SpaceX, Anthropic and OpenAI IPOs eclipse 25 years of US tech exits
A trio of upcoming US listings led by SpaceX is set to create more value than all American venture-backed exits since 2000 combined, highlighting a stark wealth generation gap that leaves European markets on the sidelines.
SpaceX has debuted on public markets at a $1.77 trillion valuation, with Anthropic and OpenAI expected to follow. According to Wednesday’s NCVA-Pitchbook Venture Monitor report, these three exits combined will "generate more value than all U.S. VC-backed exits since 2000."
The projected scale of this trio is staggering. Anthropic and OpenAI are both pushing into the trillions, placing the group's combined valuation north of $4 trillion. To put this in perspective, the U.S. Securities and Exchange Commission counted just $70 billion in total U.S.-based IPO proceeds last year.

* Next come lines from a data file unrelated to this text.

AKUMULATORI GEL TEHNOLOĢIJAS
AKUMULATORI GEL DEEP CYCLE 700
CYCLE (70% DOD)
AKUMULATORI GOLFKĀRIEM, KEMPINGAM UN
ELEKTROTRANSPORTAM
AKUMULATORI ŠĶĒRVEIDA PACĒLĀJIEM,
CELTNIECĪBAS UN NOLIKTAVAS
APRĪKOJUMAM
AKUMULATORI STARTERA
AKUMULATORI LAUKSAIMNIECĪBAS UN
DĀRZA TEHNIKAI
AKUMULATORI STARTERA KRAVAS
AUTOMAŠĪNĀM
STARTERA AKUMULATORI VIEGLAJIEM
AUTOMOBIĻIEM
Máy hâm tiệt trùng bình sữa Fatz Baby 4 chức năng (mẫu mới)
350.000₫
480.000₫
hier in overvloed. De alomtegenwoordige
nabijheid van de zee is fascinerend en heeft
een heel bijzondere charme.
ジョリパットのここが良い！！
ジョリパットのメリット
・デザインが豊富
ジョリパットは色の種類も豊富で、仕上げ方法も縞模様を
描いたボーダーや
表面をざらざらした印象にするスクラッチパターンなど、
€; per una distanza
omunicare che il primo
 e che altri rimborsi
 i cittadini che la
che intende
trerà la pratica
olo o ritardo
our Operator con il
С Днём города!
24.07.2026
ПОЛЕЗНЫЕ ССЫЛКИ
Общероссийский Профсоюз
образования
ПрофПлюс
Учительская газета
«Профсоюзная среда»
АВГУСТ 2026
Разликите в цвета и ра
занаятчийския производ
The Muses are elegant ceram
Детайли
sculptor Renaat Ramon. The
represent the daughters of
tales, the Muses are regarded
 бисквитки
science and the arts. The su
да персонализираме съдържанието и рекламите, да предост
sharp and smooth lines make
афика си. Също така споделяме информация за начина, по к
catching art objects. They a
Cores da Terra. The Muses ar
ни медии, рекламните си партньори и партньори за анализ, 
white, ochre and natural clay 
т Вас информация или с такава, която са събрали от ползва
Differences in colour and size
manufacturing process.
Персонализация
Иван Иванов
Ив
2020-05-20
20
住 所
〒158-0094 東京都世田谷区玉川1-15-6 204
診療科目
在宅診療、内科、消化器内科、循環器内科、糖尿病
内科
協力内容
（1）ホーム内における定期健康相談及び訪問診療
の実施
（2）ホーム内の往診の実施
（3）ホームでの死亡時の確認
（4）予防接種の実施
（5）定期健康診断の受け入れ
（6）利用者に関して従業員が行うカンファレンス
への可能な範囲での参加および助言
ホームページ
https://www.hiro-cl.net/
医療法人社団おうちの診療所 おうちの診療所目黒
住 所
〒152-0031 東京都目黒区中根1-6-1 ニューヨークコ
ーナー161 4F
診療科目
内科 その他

The Pitchbook figure measures "value created" rather than strictly liquid cash, and excludes non-U.S. companies like Alibaba. It also ignores product milestones achieved at already-public firms, such as the iPhone, the debut of Android, or the launches of YouTube and Instagram. Yet the trio still eclipses a generation of landmark deals. The past 25 years saw the public debuts of Google, Tesla, and Meta, alongside acquisitions of LinkedIn, Slack, and WhatsApp for more than $20 billion each. Uber’s $84 billion float in 2019 seemed massive at the time, but it represents less than 5% of SpaceX’s current valuation alone.
Two structural shifts explain this extreme concentration of wealth. Startups are staying private much longer, meaning a modern equivalent of early-2000s Google would likely delay its listing to extract a higher price. Additionally, the capital-intensive nature of AI model training has forced labs into intense fundraising cycles, heavily inflating their private valuations.
For European investors and policymakers, this rapid consolidation of value across three American firms underscores a deepening transatlantic economic divide. As European exchanges struggle to retain or attract homegrown tech champions, U.S. capital markets are tightening their grip on the world's most strategic industries. The sheer size of these incoming listings is pushing financial infrastructure to its limits. Consequently, the vast majority of the financial returns from the AI and space revolutions are set to bypass European markets, leaving local institutional investors to decide whether to sit out or buy in at historically elevated prices.